> **Required tasks**
1/ Can you repeat the stretch of the hunting tag comment from "The proposed system" through "in this proposal.", replacing "tag" with "permit"?
2/ Can you extend the comment on the hunting tag proposal beyond its final sentence?

The proposed system allows for a hunter who is unable to hunt for acute medical reasons to refuse a tag and retain his or her points. In point of fact there are no details on the criteria for allowing a transfer in this proposal.

Hunters should be allowed to refuse a tag at any time or for any reason up until the day before the hunt and retain his or her points but not be able to transfer the tag. If they determine they will be unable to hunt early enough they can avail themselves of the first refusal all hunters will be able to use. This makes the tag available for reissue for the second draw.

In this way it removes the need to determine the validity of the request for transfer (medical certificate for acute medical reason vs “diabetes”, death in family, vacation denied etc.) This invariable leads to confrontation with frontline staff, exceptions granted to those who call MPPs etc. All in all the results are bad messaging, poor customer service.

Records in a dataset

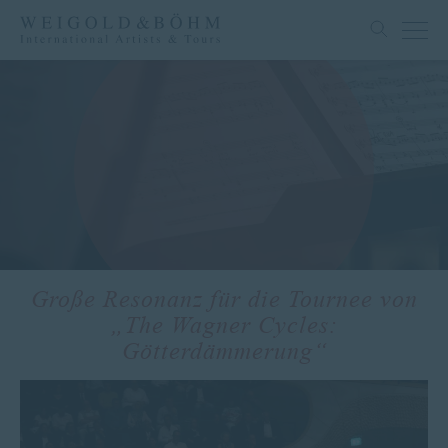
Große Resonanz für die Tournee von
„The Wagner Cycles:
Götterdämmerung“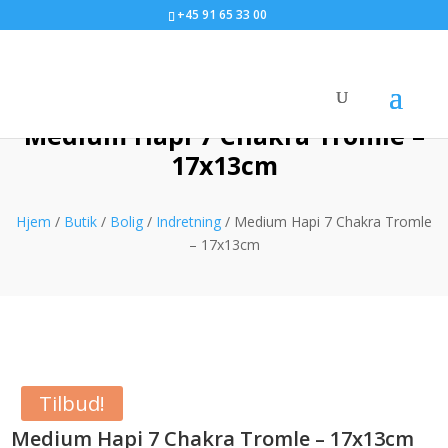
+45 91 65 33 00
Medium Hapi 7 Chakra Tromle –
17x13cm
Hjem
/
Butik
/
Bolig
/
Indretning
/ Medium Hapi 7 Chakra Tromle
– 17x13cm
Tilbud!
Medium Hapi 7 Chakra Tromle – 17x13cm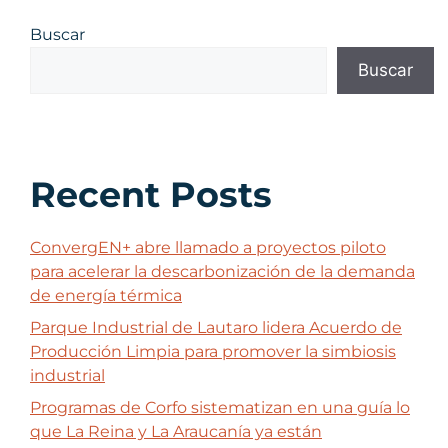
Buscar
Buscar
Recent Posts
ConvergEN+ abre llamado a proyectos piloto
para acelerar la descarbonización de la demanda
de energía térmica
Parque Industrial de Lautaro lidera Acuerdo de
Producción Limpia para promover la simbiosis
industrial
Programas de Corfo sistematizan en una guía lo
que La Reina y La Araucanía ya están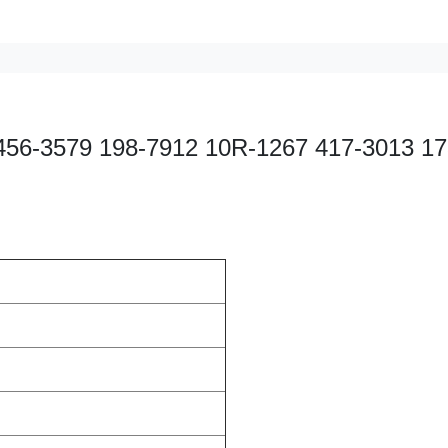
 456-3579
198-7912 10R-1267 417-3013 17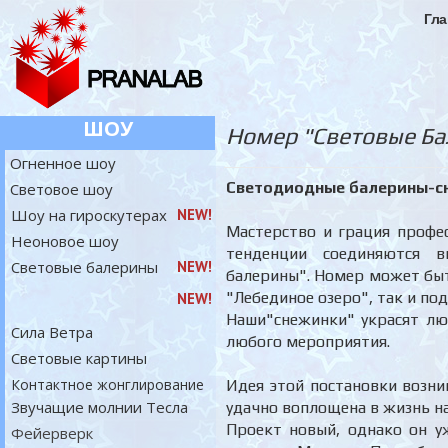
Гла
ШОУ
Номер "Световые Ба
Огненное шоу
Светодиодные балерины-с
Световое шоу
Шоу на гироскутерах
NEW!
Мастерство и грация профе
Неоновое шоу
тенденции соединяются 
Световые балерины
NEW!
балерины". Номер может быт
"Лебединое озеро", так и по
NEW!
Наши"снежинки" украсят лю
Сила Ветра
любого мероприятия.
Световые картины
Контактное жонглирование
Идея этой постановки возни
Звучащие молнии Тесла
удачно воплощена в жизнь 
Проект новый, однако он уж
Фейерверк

> **Answers by item number**
1/
The proposed system allows for a hunter who is unable to hunt for acute medical reasons to refuse a permit and retain his or her points. In point of fact there are no details on the criteria for allowing a transfer in this proposal.

2/
The new system is not a group system and as such there is no designated alternate. Transferring the tag to a party member with low points will be the latest moose hunt game.

8. Forest Management Plans –from proposal text

“Ensure access is being addressed in moose emphasis area prescriptions to address concerns about potential for high levels of moose harvest mortality in recent cuts.”

Moose emphasis areas must be identified early and often in plans. They must be made mandatory in all plans, make liberal use of prescribed fire for site preparation and road decommissioning rather than access being “addressed” in order to be effective.

“Re-evaluate science on the impacts of spraying glyphosate (forest treatment) on moose, and/or conduct research designed to evaluate glyphosate impacts on moose.”

More use of and evaluation of fire as a means of site preparation with an emphasis on moose habitat. Strategies for moose early stage forage provision within spray areas may be an alternative (ie post harvest leave blocks ). A number of great opportunities exist in northeast Ontario to limit hunter motorized access to the 2018 fire sites, prevent silvicultural activities to recover the “unproductive” lands or to salvage timber(making roads) and to evaluate the value to moose over the next 10 years.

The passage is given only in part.